Si les éléments précédemment évoqués – composition, couleurs… – rapprochent la bande dessinée des autres arts graphiques, notamment la peinture, le neuvième art est également caractérisé par la présence de texte. Depuis ses débuts et sa définition par Rodolphe Töpffer en 1837, la bande dessinée est définie par son caractère hybride : « Ce livre est d’une nature mixte. […] Les dessins, sans ce texte, n’auraient qu’une signification obscure ; le texte, sans les dessins, ne signifierait rien28 ». La bande dessinée forme un langage cohérent par l’alliance du visuel et du verbal, de l’image et du texte. On peut donc se demander quelle place est réservée au texte du roman dans le cas des adaptations de L’Île au trésor en bande dessinée. Dans le cadre d’une adaptation, la tutelle du texte est souvent assumée, puisqu’il sert de point de départ à la bande dessinée. Le texte originel est donc omniprésent, qu’il soit traduit en dessin, reproduit dans des récitatifs ou distribué aux personnages dans des phylactères. Ces derniers, les fameuses « bulles » si indissociables de la bande dessinée, ne font pourtant leur apparition que tardivement, dans les années 1920, et peineront à s’imposer : longtemps, c’est le texte en légende du dessin qui prévaut, et les premiers « illustrés » ne mélangent pas texte et image. Par la suite, les bulles auront tendance à envahir l’image, la jeune bande dessinée cherchant souvent une caution littéraire en faisant une place excessive au texte. Ainsi, dans l’adaptation de Robert Bugg, la présence importante de dialogues a tendance à nuire au réalisme, comme lorsque les personnages se mettent à discourir en se battant, dans un dialogue inventé de toutes pièces (« The cabin boy, with a cutlass! Prop it, or I’ll split ye open like a herring! – Not without a fight, Job Anderson29! »). Dans les bandes dessinées récentes, l’utilisation des bulles est plus minimaliste, évitant les redondances entre les textes et les images. Cependant, les auteurs peuvent créer des effets de style, comme pour la logorrhée interminable de Desnos dans la transposition de Stassen et Venayre.

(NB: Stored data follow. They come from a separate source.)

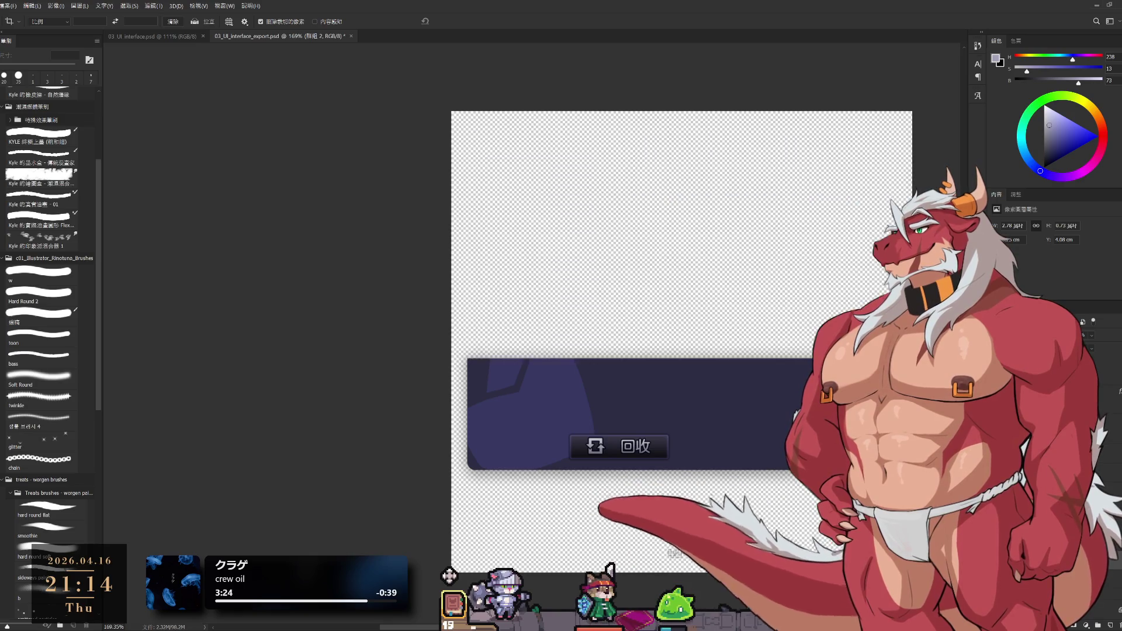
pyautogui.press('ctrl+shift+z')
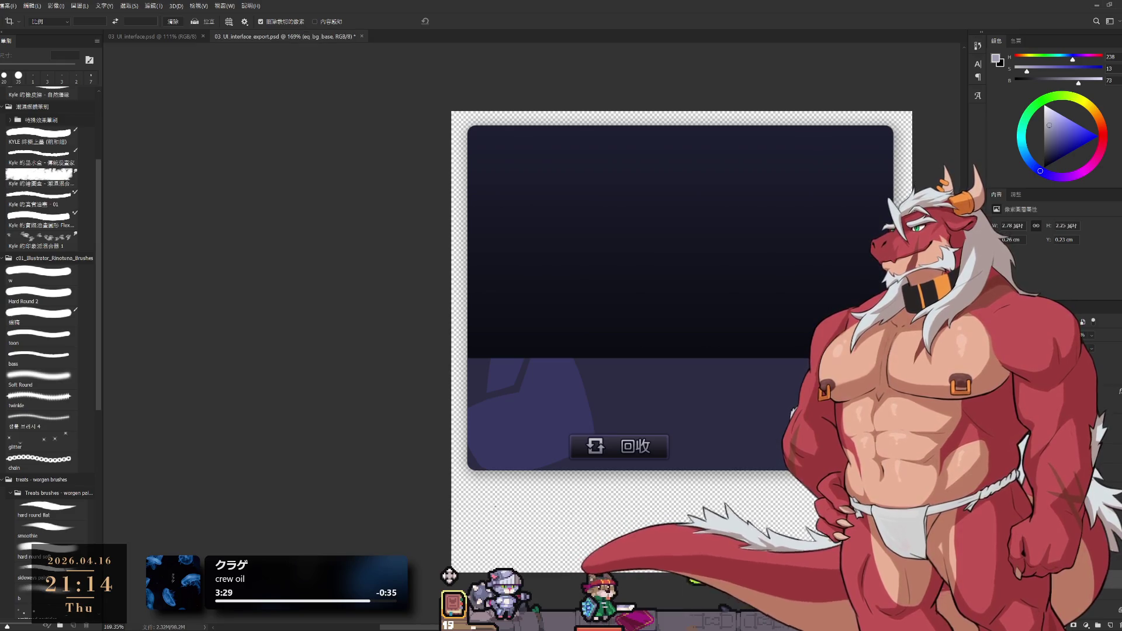
# Move through the 陰影 2 and eq_bgdown layers to the 能力值欄 layer.
pyautogui.press('alt+bracketright')
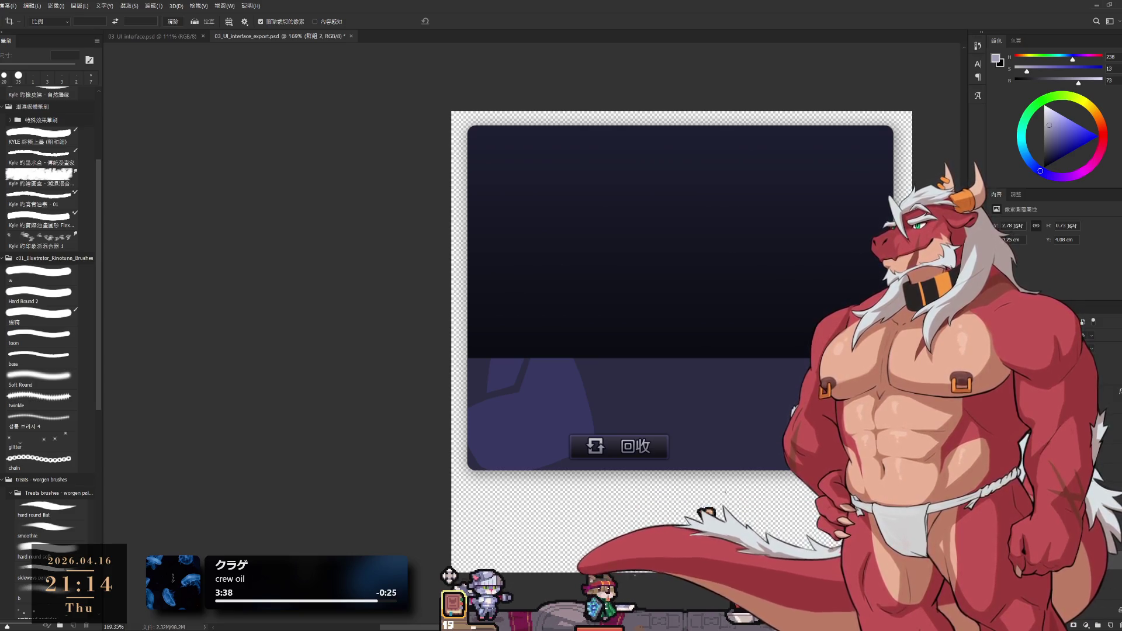
pyautogui.press('alt+]')
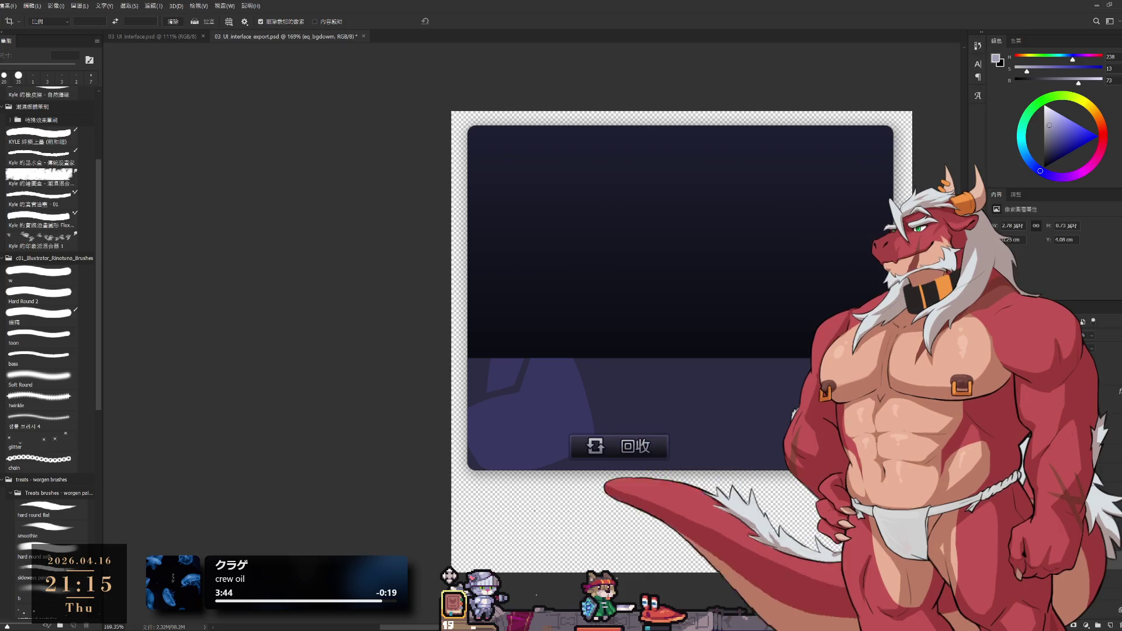
pyautogui.press('alt+]')
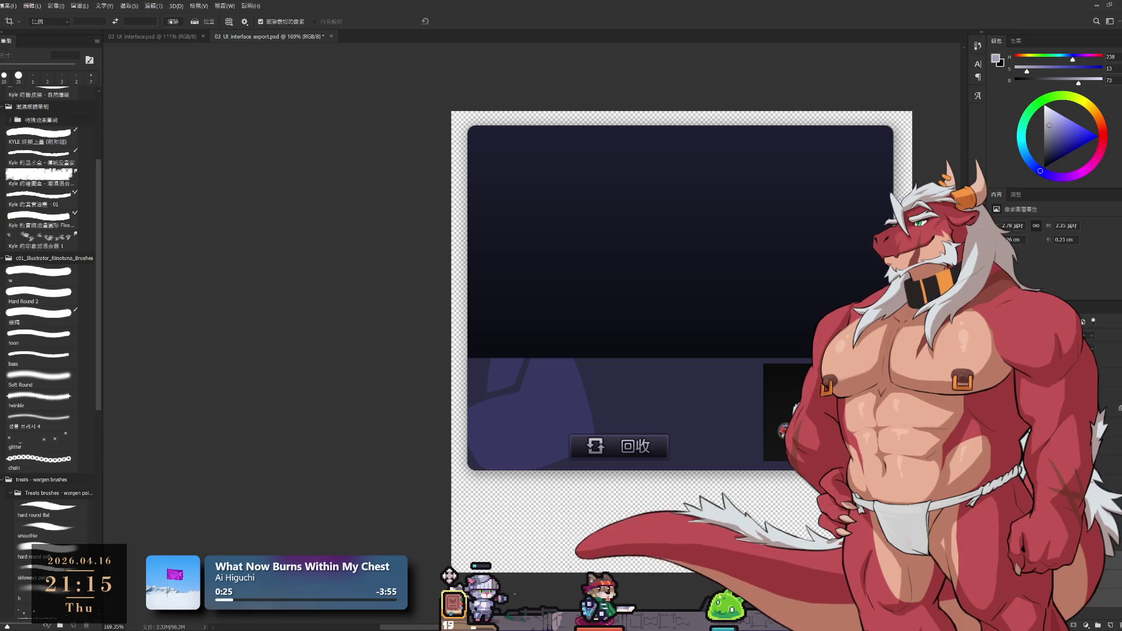
# Hide the dark panel, mark a square around the round status icon and crop the document to it.
pyautogui.press('ctrl+comma')
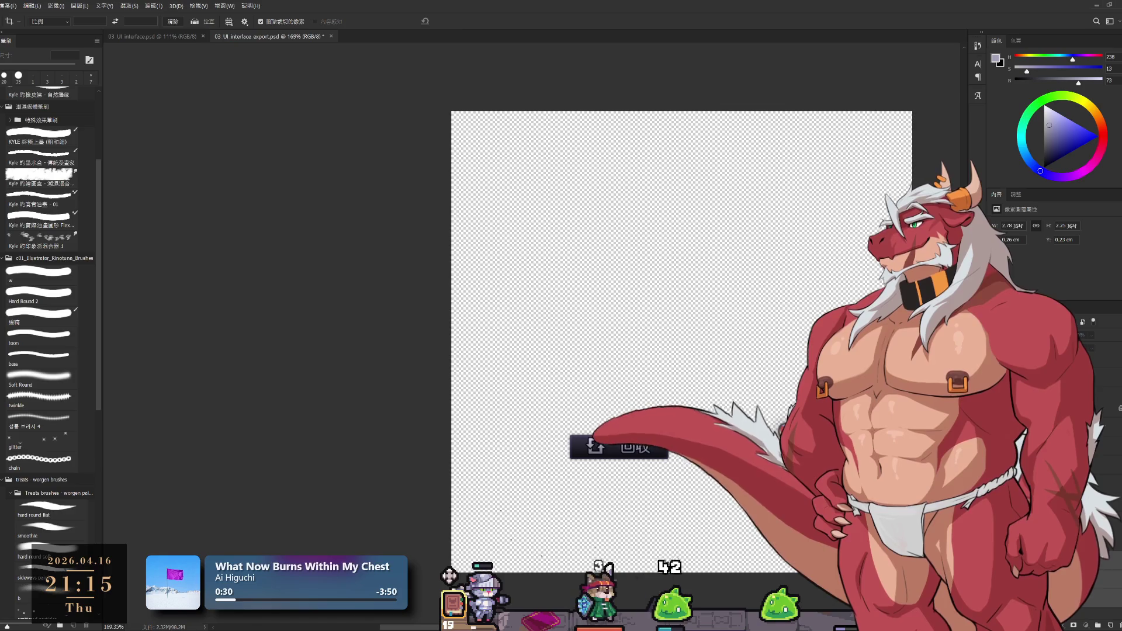
pyautogui.scroll(5, 787, 430)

Jean-Philippe Stassen et Sylvain Venayre, L’Île au trésor, Paris, Futuropolis, 2012, p. 11. La reproduction d’extraits de l’œuvre à des fins de recherche et de critique est un usage équitable prévu par la Loi sur le droit d’auteur. Tous les droits appartiennent aux auteurs et aux éditions Futuropolis.

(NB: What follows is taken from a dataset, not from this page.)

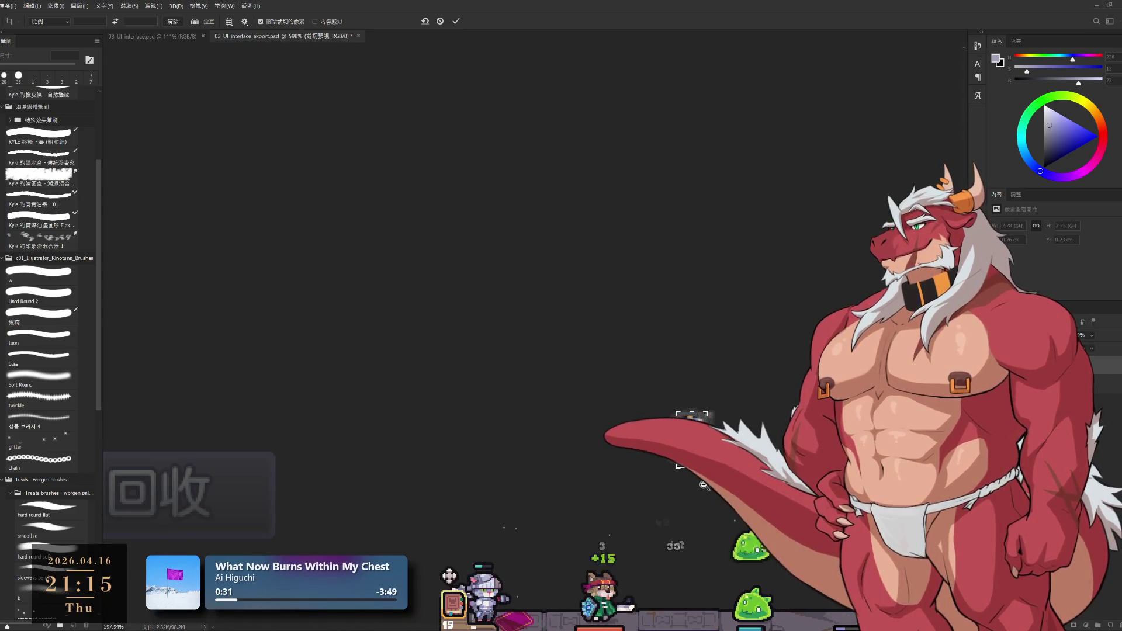
pyautogui.press('Return')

Il s’agit de la traduction du passage où Bones demande à Jim de monter la garde et de veiller à l’arrivée d’un boiteux. Dans l’adaptation, le flot de parole semble interminable, ininterrompu, bien plus important que dans le roman où les mots de Bones ne sont même pas retranscrits au discours direct. Dans l’album, les bulles sont à l’image du contenu, occupant une place disproportionnée par rapport à la taille de la case, envahissant l’espace, étouffant le décor, associées à des plans de plus en plus rapprochés sur le visage du personnage. Il s’agit d’une exception, car, le plus souvent, dans les adaptations, les bulles sont une sorte de version abrégée des dialogues du roman. Elles peuvent également contenir les réflexions du personnage-narrateur, racontées au discours direct dans le roman, comme chez Faure et Corteggiani, où les mots de Jim, « Je vous assure que j’étais tout à fait de l’avis du seigneur et que j’exécrais profondément le capitaine30 » sont transposés dans une bulle de pensée, « Quel sale type !… Le chevalier a bien raison de ne pas l’aimer31 ! » dans une habile transposition du style écrit des mémoires au style oral d’un adolescent.

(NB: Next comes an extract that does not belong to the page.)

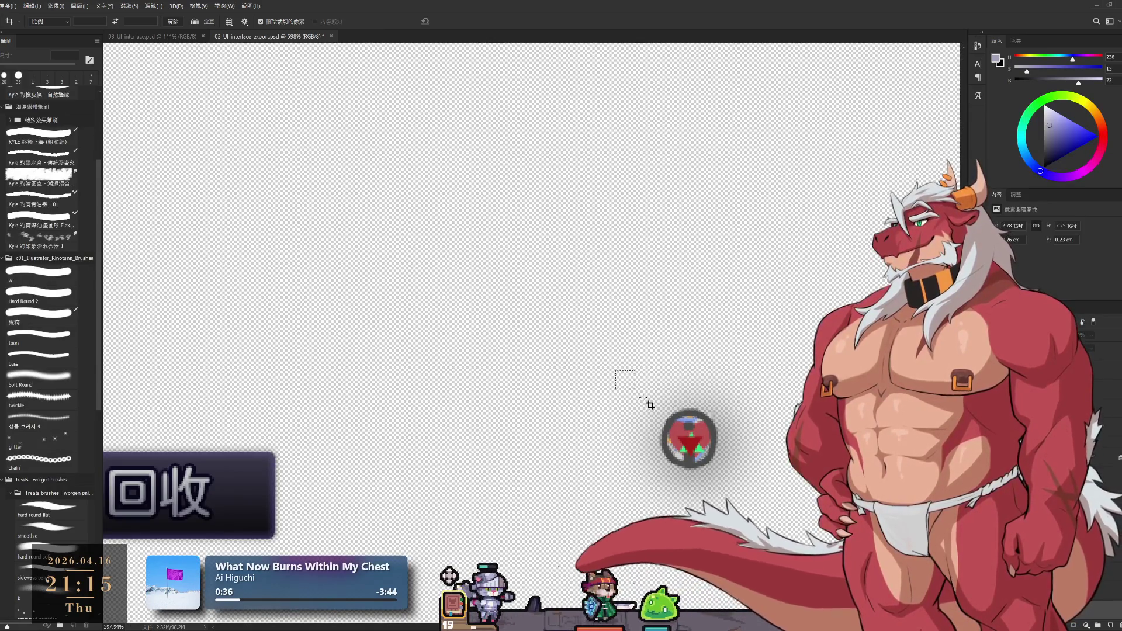
pyautogui.moveTo(650, 404); pyautogui.dragTo(764, 517)
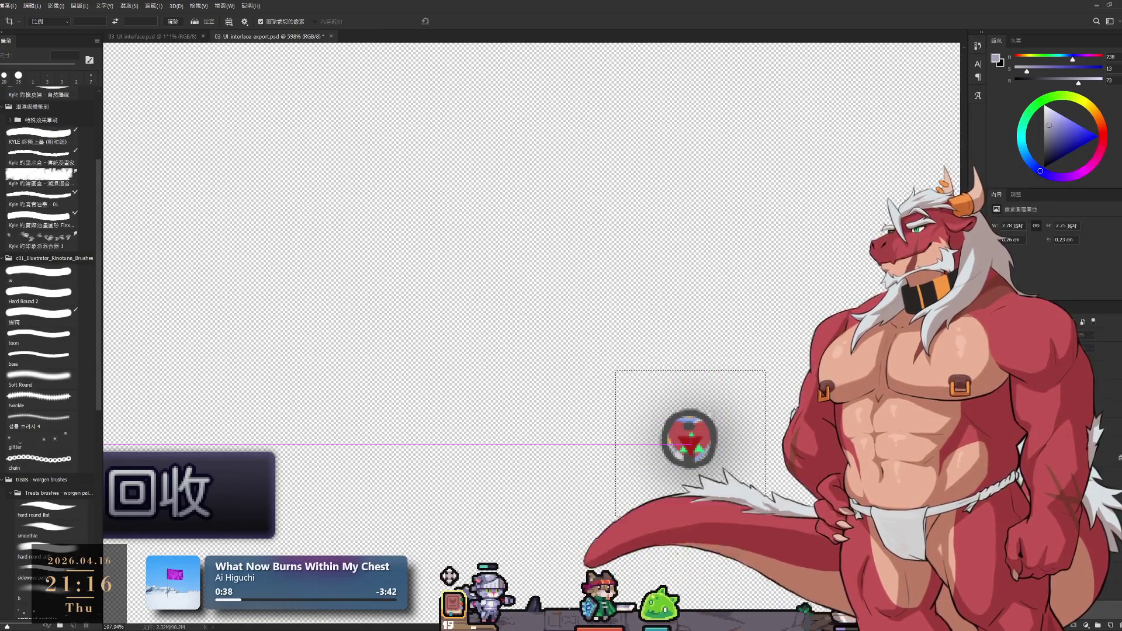
pyautogui.press('Return')
pyautogui.press('b')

Les récitatifs permettent d’exprimer ce qui ne peut pas être retranscrit dans les bulles ni exprimé grâce au dessin. Ces textes narratifs placés dans des bandeaux en haut des cases fonctionnent comme la voix off au cinéma, et font entendre la voix du narrateur. Dans les adaptations les plus anciennes, les récitatifs occupent une place importante, allant jusqu’à décrire la scène présentée dans l’image, comme dans les « illustrés » de la préhistoire de la bande dessinée32. Ces textes conséquents offraient également une sorte de caution littéraire à la bande dessinée, comme le préconisent les recommandations pratiques pour faire appliquer la loi de 1949 sur les « publications destinées à la jeunesse » : « Faire précéder ou suivre le “ballon”, le plus souvent possible, d’un texte explicatif ou descriptif, afin de donner à l’enfant le goût de la lecture33. » Les récitatifs se font plus discrets dans les adaptations les plus récentes (ainsi, ils sont presque totalement absents de la réécriture de Stassen et Venayre), mais il faut reconnaître que l’exercice de l’adaptation se prête à leur utilisation, les auteurs ayant tendance à vouloir faire entendre les mots de Stevenson. Chez Chauvel et Simon par exemple, le volume textuel est partagé presque équitablement entre bulles et récitatifs. Ces derniers fonctionnent comme une sorte de condensé des mots du roman. C’est le cas pour la description du navire dans la baie au chapitre XII :

Derrière moi, il y avait la mer, et devant, le mouillage. La brise de mer était déjà retombée, à croire que sa violence inhabituelle l’avait comme épuisée ; un léger vent instable, du sud, sud-est, lui avait succédé, amenant d’épaisses nappes de brouillard. Le mouillage, abrité du vent par l’île du Squelette, était lisse et couleur de plomb, comme lors de notre arrivée. Dans ce miroir inviolé, l’Hispaniola se reflétait exactement, de la pointe des mâts à la ligne de flottaison, sans oublier le drapeau à tête de mort pendant au pic de brigantine34.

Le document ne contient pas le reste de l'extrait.